» What to do:
Rewrite every line of the listing below as a numbered list, skipping blank lines and leaving out the pictures.

» Collected material:
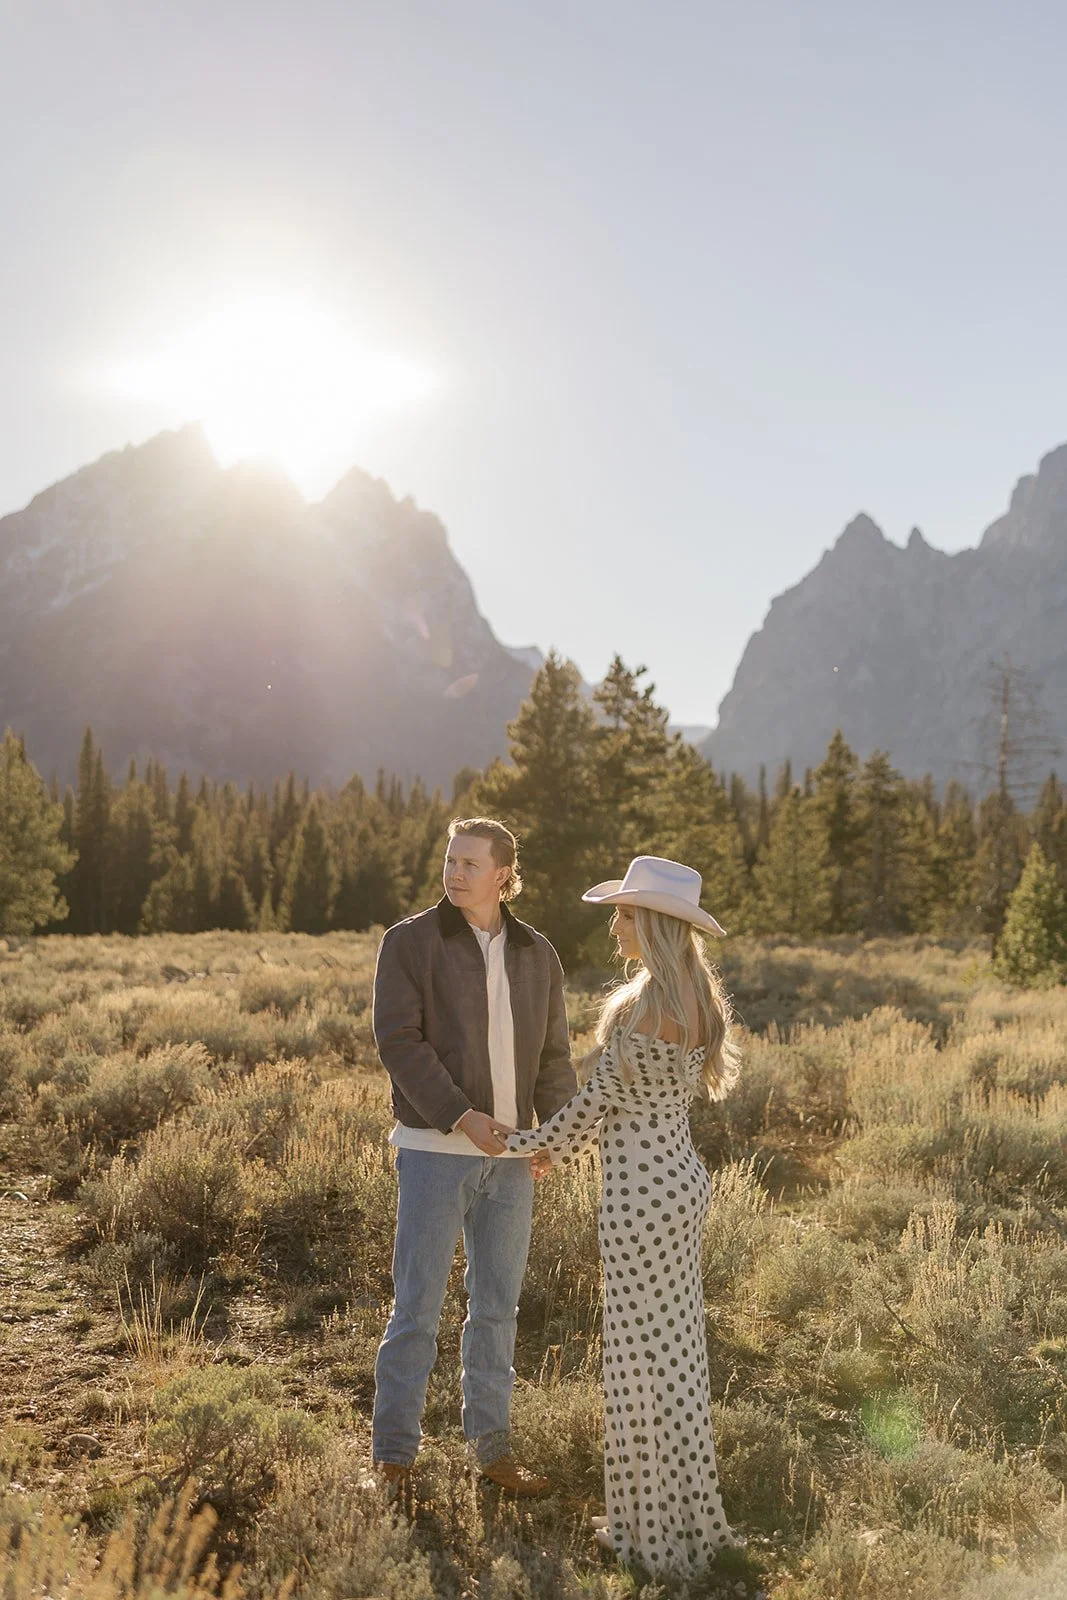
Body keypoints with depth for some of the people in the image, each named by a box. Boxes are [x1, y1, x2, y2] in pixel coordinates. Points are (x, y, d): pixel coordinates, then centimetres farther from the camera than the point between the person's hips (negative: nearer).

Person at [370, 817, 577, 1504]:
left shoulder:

» Solution for this exercise:
1. Body keypoints with depth for some of the people in the image, each named by a box. Boxes are [x1, y1, x2, y2] in pixel coordinates. Points are (x, y, d): pixel coordinates, then centimetres farther from the camera than the point between the person's hips (negative: nearer).
2. Person at [370, 817, 577, 1504]:
3. left shoulder:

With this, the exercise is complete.